About the graph, i have to analyse everything i see, many just thinks if you have made a fancy graph, it must be correct, this is not always the case. In this graph the torque is 160Nm starting below 2000rpm and have almost a flat curve, for a 2.0 liter non turbo Engine, I do still not think it is correct.

MartinH said:

Yes, we still discussing the efficiency, or actually not the efficiency, but to extend the km per liter of fuel, this has not to do with only efficiency, there is alot of other factors involved.

Click to expand...

Such as? Keep in mind, we were talking about driving modes and recharge policies, not driving styles ;-)

MartinH said:

you should avoid using the ICE when it has not the possibility to Parallell Power, to keep the RPM down, and the torque up. to extend the km per liter of fuel.

Click to expand...

To this we have already agreed.

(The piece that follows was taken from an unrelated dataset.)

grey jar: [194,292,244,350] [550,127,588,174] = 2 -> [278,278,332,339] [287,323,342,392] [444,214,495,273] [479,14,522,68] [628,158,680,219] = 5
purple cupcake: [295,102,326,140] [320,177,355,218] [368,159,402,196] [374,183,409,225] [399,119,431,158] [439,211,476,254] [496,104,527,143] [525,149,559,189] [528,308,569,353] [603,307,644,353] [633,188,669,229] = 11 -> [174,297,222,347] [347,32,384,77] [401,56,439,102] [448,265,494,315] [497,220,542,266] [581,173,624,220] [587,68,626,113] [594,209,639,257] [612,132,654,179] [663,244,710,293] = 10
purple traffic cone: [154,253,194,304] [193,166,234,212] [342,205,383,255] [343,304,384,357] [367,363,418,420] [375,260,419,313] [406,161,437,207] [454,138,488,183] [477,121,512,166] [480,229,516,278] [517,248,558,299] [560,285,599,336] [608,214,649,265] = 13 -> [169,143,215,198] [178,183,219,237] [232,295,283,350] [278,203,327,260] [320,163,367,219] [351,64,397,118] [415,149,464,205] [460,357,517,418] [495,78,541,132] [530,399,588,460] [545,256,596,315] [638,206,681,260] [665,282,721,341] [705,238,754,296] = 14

Although I think it is mainly to prevent energy from being converted twice.

MartinH said:

About the graph, i have to analyse everything i see, many just thinks if you have made a fancy graph, it must be correct, this is not always the case.

Click to expand...

You are aware that this is official Mitsubishi material? Not that that defines it as being correct, but it is not something I created myself.

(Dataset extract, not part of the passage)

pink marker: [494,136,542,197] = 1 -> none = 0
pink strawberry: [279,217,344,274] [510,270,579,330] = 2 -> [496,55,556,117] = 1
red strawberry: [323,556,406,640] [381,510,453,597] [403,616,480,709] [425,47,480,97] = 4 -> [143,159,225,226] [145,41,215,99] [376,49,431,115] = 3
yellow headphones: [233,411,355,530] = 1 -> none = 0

It is important to work activley with the save button to have the ICE to run att the correct times, If you know you are going to turn 500 meters ahead, turn of the ICE and use very Little Power from the battery, and use up to B5 before the turn, after the turn accelerate with the ICE not running, and press the save when 70km/h, continue to accelerate. Shut the ICE of before you go downhill, use the energy to roll as far as possible, then press save again, I do not know if it is efficient, but you will reach longer per liter of fuel.
And again, because the graph is a offical grapf, you have to believe it? it cleraly states Parallell + charge, and it shows torque down to 40Km/h. we all know that parallell down to 40km/h is not possible, but why is it then show in the graph?

MartinH said:

And again, because the graph is a offical grapf, you have to believe it?

Click to expand...

So we should believe you instead? ;-)

MartinH said:

it cleraly states Parallell + charge, and it shows torque down to 40Km/h. we all know that parallell down to 40km/h is not possible, but why is it then show in the graph?

Click to expand...

I did make an effort to explain the meaning of the first dotted line and you choose to ignore that. Can't be helped.